(Saved data entries)

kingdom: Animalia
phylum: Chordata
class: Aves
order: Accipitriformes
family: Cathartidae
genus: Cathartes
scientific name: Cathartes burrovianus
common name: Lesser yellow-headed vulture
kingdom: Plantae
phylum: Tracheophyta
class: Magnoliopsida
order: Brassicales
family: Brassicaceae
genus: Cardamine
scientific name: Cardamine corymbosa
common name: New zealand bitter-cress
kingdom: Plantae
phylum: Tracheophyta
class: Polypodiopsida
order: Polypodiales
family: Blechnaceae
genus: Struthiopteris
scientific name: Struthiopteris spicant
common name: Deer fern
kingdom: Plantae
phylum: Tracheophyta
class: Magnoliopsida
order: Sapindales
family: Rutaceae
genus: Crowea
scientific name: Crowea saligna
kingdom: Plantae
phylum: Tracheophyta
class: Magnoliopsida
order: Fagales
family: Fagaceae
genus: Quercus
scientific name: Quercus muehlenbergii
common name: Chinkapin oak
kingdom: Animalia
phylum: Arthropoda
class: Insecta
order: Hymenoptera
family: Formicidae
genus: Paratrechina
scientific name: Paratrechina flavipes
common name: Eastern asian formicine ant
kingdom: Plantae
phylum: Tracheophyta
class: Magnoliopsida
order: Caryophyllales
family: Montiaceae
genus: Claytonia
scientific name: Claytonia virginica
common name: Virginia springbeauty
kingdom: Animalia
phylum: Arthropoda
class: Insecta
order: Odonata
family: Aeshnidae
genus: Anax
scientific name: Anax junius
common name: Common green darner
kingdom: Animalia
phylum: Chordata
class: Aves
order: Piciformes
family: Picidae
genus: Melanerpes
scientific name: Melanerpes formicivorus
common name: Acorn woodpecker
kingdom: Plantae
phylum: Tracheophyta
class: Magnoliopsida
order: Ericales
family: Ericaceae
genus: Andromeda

▸ **Direction**
Please rename "common name" to "vernacular name" throughout the data, keeping everything else the same.

▸ **Finished task**
kingdom: Animalia
phylum: Chordata
class: Aves
order: Accipitriformes
family: Cathartidae
genus: Cathartes
scientific name: Cathartes burrovianus
vernacular name: Lesser yellow-headed vulture
kingdom: Plantae
phylum: Tracheophyta
class: Magnoliopsida
order: Brassicales
family: Brassicaceae
genus: Cardamine
scientific name: Cardamine corymbosa
vernacular name: New zealand bitter-cress
kingdom: Plantae
phylum: Tracheophyta
class: Polypodiopsida
order: Polypodiales
family: Blechnaceae
genus: Struthiopteris
scientific name: Struthiopteris spicant
vernacular name: Deer fern
kingdom: Plantae
phylum: Tracheophyta
class: Magnoliopsida
order: Sapindales
family: Rutaceae
genus: Crowea
scientific name: Crowea saligna
kingdom: Plantae
phylum: Tracheophyta
class: Magnoliopsida
order: Fagales
family: Fagaceae
genus: Quercus
scientific name: Quercus muehlenbergii
vernacular name: Chinkapin oak
kingdom: Animalia
phylum: Arthropoda
class: Insecta
order: Hymenoptera
family: Formicidae
genus: Paratrechina
scientific name: Paratrechina flavipes
vernacular name: Eastern asian formicine ant
kingdom: Plantae
phylum: Tracheophyta
class: Magnoliopsida
order: Caryophyllales
family: Montiaceae
genus: Claytonia
scientific name: Claytonia virginica
vernacular name: Virginia springbeauty
kingdom: Animalia
phylum: Arthropoda
class: Insecta
order: Odonata
family: Aeshnidae
genus: Anax
scientific name: Anax junius
vernacular name: Common green darner
kingdom: Animalia
phylum: Chordata
class: Aves
order: Piciformes
family: Picidae
genus: Melanerpes
scientific name: Melanerpes formicivorus
vernacular name: Acorn woodpecker
kingdom: Plantae
phylum: Tracheophyta
class: Magnoliopsida
order: Ericales
family: Ericaceae
genus: Andromeda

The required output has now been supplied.